If you’re old as the hills like I am, you might remember hearing about an old radio show called The Shadow. According to Wikipedia, Walter B. Gibson created The Shadow in 1931, and the character skyrocketed to super stardom thanks to Orson Welles. He was the original actor who played the character in the popular radio series. Each show would begin with the phrase, “Who knows what evil lurks in the hearts of men? The Shadow knows.” Here’s a new twist on the old trademark phase. It goes like this: “Who knows what goes on behind the scenes on a psychiatric unit at a major East Coast hospital center? The Shadow Nurse knows!”
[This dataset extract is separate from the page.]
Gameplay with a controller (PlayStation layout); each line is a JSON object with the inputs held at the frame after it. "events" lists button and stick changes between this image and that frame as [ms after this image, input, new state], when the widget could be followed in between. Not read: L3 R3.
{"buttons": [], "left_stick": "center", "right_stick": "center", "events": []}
A couple of weeks ago I started looking for a PRN position at local hospitals in an effort to subsidize the meager paycheck that I earn at Hospital X. The hospital where I was interviewing has a stellar reputation in the community, and I was looking forward to checking it out. During my initial job interview, the unit manager, who incidentally is not a nurse (this is NOT a good sign), looked at me and said, “I bet you could really give me a tough time if you really wanted to make my life rough.” I couldn’t understand what he was talking about. Yes, I’m seasoned, intelligent, assertive, and a patient advocate, but I’m not impossible to work with. I had no idea why he was being so defensive. All I did was say hello when I handed the guy my resume. He just stared at me for a few seconds, and then we chatted about why I wanted to work on his unit. After about a thirty-minute interview, he said he wasn’t sure if I was a good fit for the unit, and he said he wanted me to come back one evening so I could shadow his nursing staff. That way I could see what it was like to work on the unit, and the staff could decide if they wanted me onboard.
Two weeks later I walked onto a unit that was in total chaos. JCAHO was inspecting the unit, and one of the day nurses had been a no-call-no-show for her shift again. Things became more interesting when it became apparent that one of the evening shift nurses was also going to be a no-call-no-show for her shift, too. I offered to come back on a day that wasn’t in the crapper, but the charge nurse said that this was a typical shift and that I should stay to see what happens. I stayed on the unit for four hours. During that time, the nurses asked me their questions. Welcome to the Inquisition:
A nurse asked me if I had any restrictions on my nursing license. She explained that the last psych nurse that the hospital had hired couldn’t pass meds because of a history of drug abuse, and that they caught her shooting up Dilaudid in the med room after the Board of Nursing lifted the restriction off of her license. No, I do not have a restriction on my nursing license, thank you very much.
Another nurse asked me how I deal with patients who have personality disorders. I responded by saying that I am a disciple of Skinner, and that I use behavioral modification techniques when dealing with patients who are impulsive and self-destructive. I gave a few examples of how I have used behavioral modification techniques in the past. The nurse smiled and thanked me for the information. She said she was going to use my techniques the next time she saw her mother who suffered from Borderline Personality Disorder. She continued to tell me things about her mother that I didn’t want to hear.
Then it was my turn to ask questions. I asked if there was a place in the hospital where I could sleepover just in case I had to come in early in order to beat bad weather that was moving into the area. I explained that I lived many miles from the hospital, and that I was worried about driving in icy weather during the winter. Everyone at the nurses station just glared at me. Finally the charge nurse said, “Look, we don’t want anyone working here that’s going to make us look bad. No one comes in early, and no one stays late. Got that?”